• **ABOUT THIS TASK**
Repeat the listing below in full, keeping every character as it is.

• **INFORMATION**
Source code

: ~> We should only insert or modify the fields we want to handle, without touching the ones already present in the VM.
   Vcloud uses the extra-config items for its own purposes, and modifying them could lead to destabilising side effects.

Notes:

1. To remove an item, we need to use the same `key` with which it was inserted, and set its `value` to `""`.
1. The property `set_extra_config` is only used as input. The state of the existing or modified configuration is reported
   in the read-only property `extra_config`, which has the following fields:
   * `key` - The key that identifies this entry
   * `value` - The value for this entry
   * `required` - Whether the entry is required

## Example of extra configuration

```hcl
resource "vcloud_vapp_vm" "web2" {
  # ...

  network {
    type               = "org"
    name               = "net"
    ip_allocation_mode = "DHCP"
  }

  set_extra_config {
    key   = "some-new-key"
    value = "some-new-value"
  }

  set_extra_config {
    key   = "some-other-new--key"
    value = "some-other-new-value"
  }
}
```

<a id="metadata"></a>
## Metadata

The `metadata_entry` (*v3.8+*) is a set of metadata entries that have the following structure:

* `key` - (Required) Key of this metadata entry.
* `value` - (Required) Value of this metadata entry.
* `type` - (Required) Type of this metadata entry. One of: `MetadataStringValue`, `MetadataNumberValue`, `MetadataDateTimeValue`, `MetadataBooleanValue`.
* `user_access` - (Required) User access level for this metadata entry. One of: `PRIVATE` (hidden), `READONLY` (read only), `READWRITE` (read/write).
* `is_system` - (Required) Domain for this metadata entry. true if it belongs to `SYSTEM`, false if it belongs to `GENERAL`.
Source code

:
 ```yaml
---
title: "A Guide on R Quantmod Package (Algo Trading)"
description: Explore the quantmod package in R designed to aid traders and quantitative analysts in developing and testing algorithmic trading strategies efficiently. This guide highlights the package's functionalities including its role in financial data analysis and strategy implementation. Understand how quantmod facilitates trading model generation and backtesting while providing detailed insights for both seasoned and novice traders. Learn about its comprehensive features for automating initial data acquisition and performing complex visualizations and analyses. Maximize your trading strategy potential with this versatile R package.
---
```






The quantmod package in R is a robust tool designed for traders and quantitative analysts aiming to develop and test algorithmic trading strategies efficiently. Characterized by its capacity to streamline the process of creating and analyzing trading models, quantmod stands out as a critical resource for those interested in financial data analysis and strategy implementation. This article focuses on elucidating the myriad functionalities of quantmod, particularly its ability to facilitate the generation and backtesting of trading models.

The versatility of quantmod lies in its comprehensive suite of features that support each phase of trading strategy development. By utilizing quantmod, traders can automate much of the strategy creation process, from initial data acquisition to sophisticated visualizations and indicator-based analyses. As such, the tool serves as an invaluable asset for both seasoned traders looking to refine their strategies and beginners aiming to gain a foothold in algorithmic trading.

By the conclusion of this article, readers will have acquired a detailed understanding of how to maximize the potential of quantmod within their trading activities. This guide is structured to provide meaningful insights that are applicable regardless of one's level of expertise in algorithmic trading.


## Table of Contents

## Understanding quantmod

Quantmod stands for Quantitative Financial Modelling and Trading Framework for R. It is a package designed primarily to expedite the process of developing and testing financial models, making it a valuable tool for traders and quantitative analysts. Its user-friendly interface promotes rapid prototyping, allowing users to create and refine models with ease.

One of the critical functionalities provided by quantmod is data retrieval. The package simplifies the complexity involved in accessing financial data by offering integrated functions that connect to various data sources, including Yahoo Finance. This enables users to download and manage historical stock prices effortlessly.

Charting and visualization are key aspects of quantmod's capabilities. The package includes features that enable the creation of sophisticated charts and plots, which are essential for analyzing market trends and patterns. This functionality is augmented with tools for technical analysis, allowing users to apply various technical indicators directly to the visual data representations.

• **ANSWER TO THIS EXERCISE**
Source code

: ~> We should only insert or modify the fields we want to handle, without touching the ones already present in the VM.
   Vcloud uses the extra-config items for its own purposes, and modifying them could lead to destabilising side effects.

Notes:

1. To remove an item, we need to use the same `key` with which it was inserted, and set its `value` to `""`.
1. The property `set_extra_config` is only used as input. The state of the existing or modified configuration is reported
   in the read-only property `extra_config`, which has the following fields:
   * `key` - The key that identifies this entry
   * `value` - The value for this entry
   * `required` - Whether the entry is required

## Example of extra configuration

```hcl
resource "vcloud_vapp_vm" "web2" {
  # ...

  network {
    type               = "org"
    name               = "net"
    ip_allocation_mode = "DHCP"
  }

  set_extra_config {
    key   = "some-new-key"
    value = "some-new-value"
  }

  set_extra_config {
    key   = "some-other-new--key"
    value = "some-other-new-value"
  }
}
```

<a id="metadata"></a>
## Metadata

The `metadata_entry` (*v3.8+*) is a set of metadata entries that have the following structure:

* `key` - (Required) Key of this metadata entry.
* `value` - (Required) Value of this metadata entry.
* `type` - (Required) Type of this metadata entry. One of: `MetadataStringValue`, `MetadataNumberValue`, `MetadataDateTimeValue`, `MetadataBooleanValue`.
* `user_access` - (Required) User access level for this metadata entry. One of: `PRIVATE` (hidden), `READONLY` (read only), `READWRITE` (read/write).
* `is_system` - (Required) Domain for this metadata entry. true if it belongs to `SYSTEM`, false if it belongs to `GENERAL`.
Source code

:
 ```yaml
---
title: "A Guide on R Quantmod Package (Algo Trading)"
description: Explore the quantmod package in R designed to aid traders and quantitative analysts in developing and testing algorithmic trading strategies efficiently. This guide highlights the package's functionalities including its role in financial data analysis and strategy implementation. Understand how quantmod facilitates trading model generation and backtesting while providing detailed insights for both seasoned and novice traders. Learn about its comprehensive features for automating initial data acquisition and performing complex visualizations and analyses. Maximize your trading strategy potential with this versatile R package.
---
```






The quantmod package in R is a robust tool designed for traders and quantitative analysts aiming to develop and test algorithmic trading strategies efficiently. Characterized by its capacity to streamline the process of creating and analyzing trading models, quantmod stands out as a critical resource for those interested in financial data analysis and strategy implementation. This article focuses on elucidating the myriad functionalities of quantmod, particularly its ability to facilitate the generation and backtesting of trading models.

The versatility of quantmod lies in its comprehensive suite of features that support each phase of trading strategy development. By utilizing quantmod, traders can automate much of the strategy creation process, from initial data acquisition to sophisticated visualizations and indicator-based analyses. As such, the tool serves as an invaluable asset for both seasoned traders looking to refine their strategies and beginners aiming to gain a foothold in algorithmic trading.

By the conclusion of this article, readers will have acquired a detailed understanding of how to maximize the potential of quantmod within their trading activities. This guide is structured to provide meaningful insights that are applicable regardless of one's level of expertise in algorithmic trading.


## Table of Contents

## Understanding quantmod

Quantmod stands for Quantitative Financial Modelling and Trading Framework for R. It is a package designed primarily to expedite the process of developing and testing financial models, making it a valuable tool for traders and quantitative analysts. Its user-friendly interface promotes rapid prototyping, allowing users to create and refine models with ease.

One of the critical functionalities provided by quantmod is data retrieval. The package simplifies the complexity involved in accessing financial data by offering integrated functions that connect to various data sources, including Yahoo Finance. This enables users to download and manage historical stock prices effortlessly.

Charting and visualization are key aspects of quantmod's capabilities. The package includes features that enable the creation of sophisticated charts and plots, which are essential for analyzing market trends and patterns. This functionality is augmented with tools for technical analysis, allowing users to apply various technical indicators directly to the visual data representations.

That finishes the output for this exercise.